:: WORK REQUEST ::
Though the entries hold pictures, only their text should be duplicated, exactly and in full.

↓

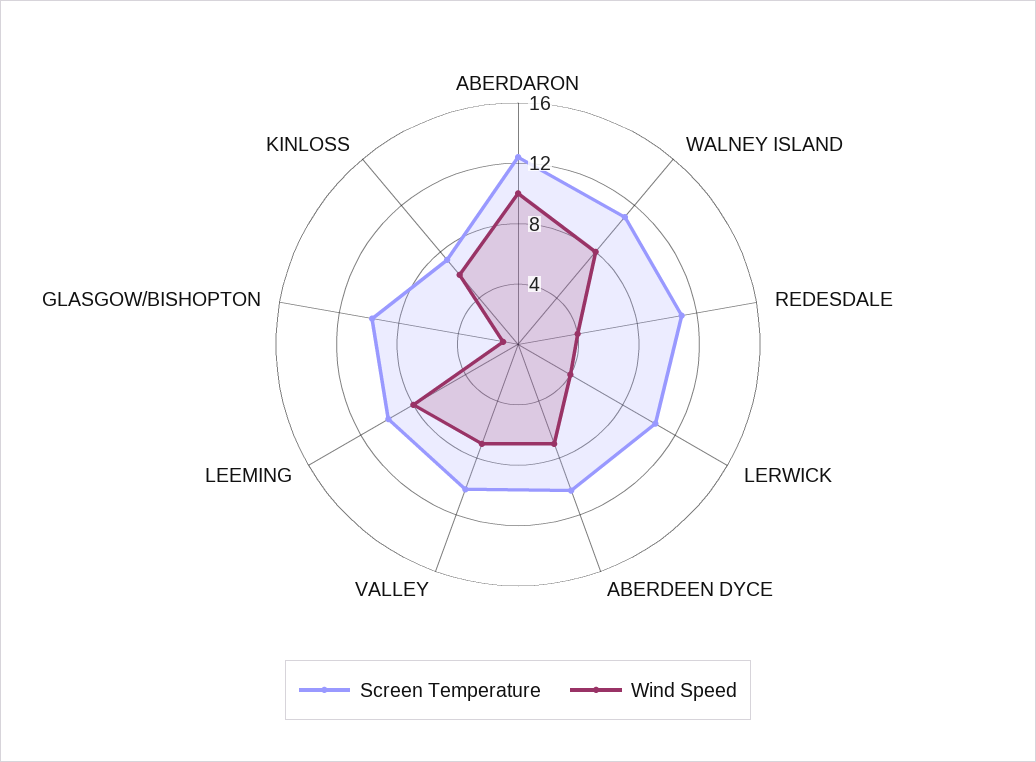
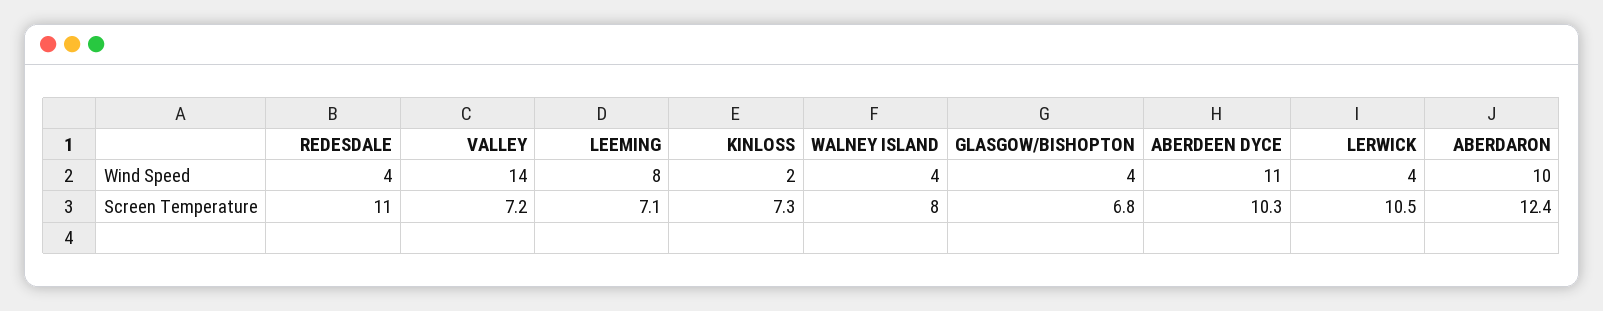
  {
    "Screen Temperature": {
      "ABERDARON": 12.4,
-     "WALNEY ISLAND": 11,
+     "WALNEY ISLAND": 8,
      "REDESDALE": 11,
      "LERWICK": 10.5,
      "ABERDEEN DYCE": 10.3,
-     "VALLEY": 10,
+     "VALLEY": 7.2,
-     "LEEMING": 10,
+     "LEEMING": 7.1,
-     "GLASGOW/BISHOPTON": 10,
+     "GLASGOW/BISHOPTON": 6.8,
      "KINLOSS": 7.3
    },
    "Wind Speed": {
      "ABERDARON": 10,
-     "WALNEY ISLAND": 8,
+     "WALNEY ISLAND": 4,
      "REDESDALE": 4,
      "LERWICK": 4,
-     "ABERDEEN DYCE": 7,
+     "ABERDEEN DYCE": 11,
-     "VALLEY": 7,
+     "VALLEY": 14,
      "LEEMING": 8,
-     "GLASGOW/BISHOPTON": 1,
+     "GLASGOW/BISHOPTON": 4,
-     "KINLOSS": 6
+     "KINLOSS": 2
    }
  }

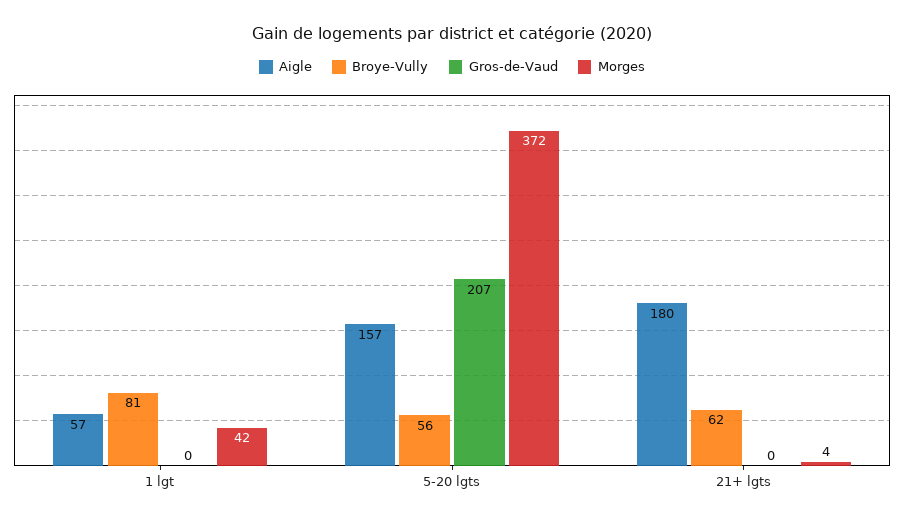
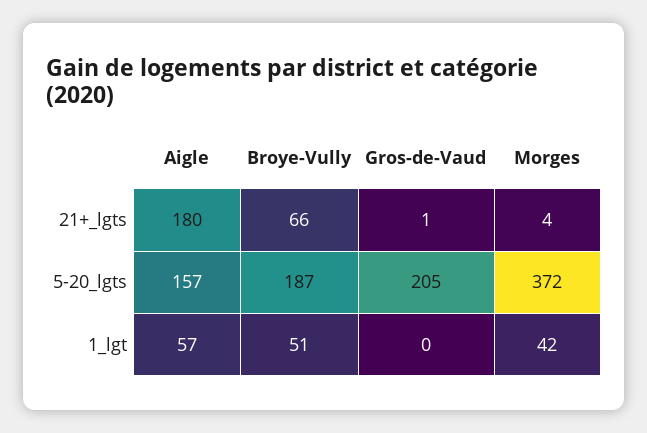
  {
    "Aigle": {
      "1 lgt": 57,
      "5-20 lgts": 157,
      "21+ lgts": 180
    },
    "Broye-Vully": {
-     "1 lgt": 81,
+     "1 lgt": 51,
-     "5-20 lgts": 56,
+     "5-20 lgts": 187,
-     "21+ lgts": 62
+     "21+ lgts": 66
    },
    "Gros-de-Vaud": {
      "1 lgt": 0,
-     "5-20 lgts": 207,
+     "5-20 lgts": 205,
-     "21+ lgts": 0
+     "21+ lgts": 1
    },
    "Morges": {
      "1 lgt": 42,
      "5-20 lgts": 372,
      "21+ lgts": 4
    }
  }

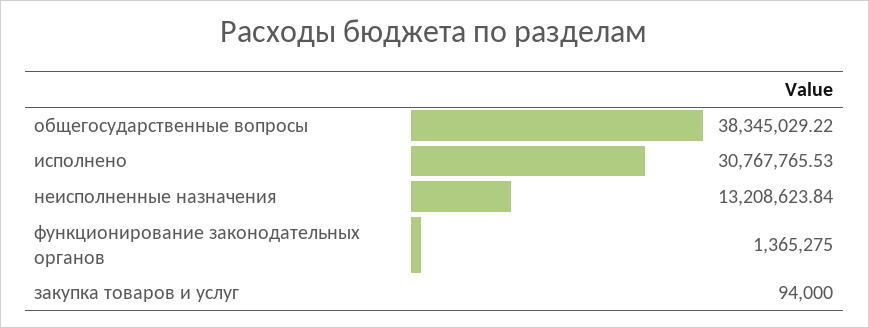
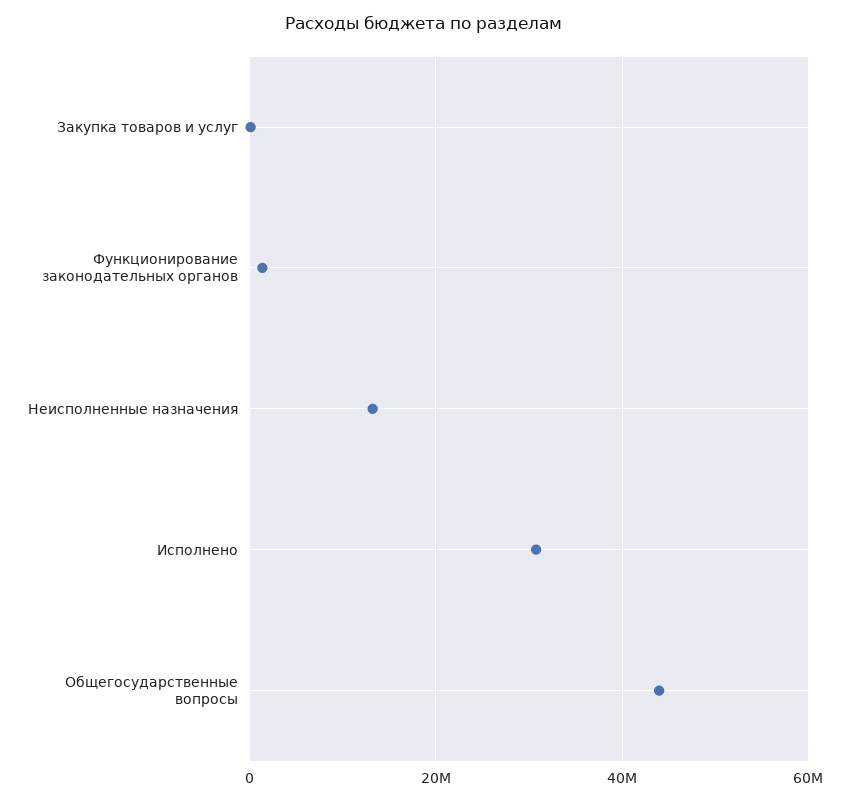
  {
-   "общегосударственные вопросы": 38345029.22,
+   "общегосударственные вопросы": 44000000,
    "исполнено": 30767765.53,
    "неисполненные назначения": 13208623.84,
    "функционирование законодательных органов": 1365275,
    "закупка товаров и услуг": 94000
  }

↑

:: RESPONSE TO THIS TASK ::
  {
    "Screen Temperature": {
      "ABERDARON": 12.4,
-     "WALNEY ISLAND": 11,
+     "WALNEY ISLAND": 8,
      "REDESDALE": 11,
      "LERWICK": 10.5,
      "ABERDEEN DYCE": 10.3,
-     "VALLEY": 10,
+     "VALLEY": 7.2,
-     "LEEMING": 10,
+     "LEEMING": 7.1,
-     "GLASGOW/BISHOPTON": 10,
+     "GLASGOW/BISHOPTON": 6.8,
      "KINLOSS": 7.3
    },
    "Wind Speed": {
      "ABERDARON": 10,
-     "WALNEY ISLAND": 8,
+     "WALNEY ISLAND": 4,
      "REDESDALE": 4,
      "LERWICK": 4,
-     "ABERDEEN DYCE": 7,
+     "ABERDEEN DYCE": 11,
-     "VALLEY": 7,
+     "VALLEY": 14,
      "LEEMING": 8,
-     "GLASGOW/BISHOPTON": 1,
+     "GLASGOW/BISHOPTON": 4,
-     "KINLOSS": 6
+     "KINLOSS": 2
    }
  }

  {
    "Aigle": {
      "1 lgt": 57,
      "5-20 lgts": 157,
      "21+ lgts": 180
    },
    "Broye-Vully": {
-     "1 lgt": 81,
+     "1 lgt": 51,
-     "5-20 lgts": 56,
+     "5-20 lgts": 187,
-     "21+ lgts": 62
+     "21+ lgts": 66
    },
    "Gros-de-Vaud": {
      "1 lgt": 0,
-     "5-20 lgts": 207,
+     "5-20 lgts": 205,
-     "21+ lgts": 0
+     "21+ lgts": 1
    },
    "Morges": {
      "1 lgt": 42,
      "5-20 lgts": 372,
      "21+ lgts": 4
    }
  }

  {
-   "общегосударственные вопросы": 38345029.22,
+   "общегосударственные вопросы": 44000000,
    "исполнено": 30767765.53,
    "неисполненные назначения": 13208623.84,
    "функционирование законодательных органов": 1365275,
    "закупка товаров и услуг": 94000
  }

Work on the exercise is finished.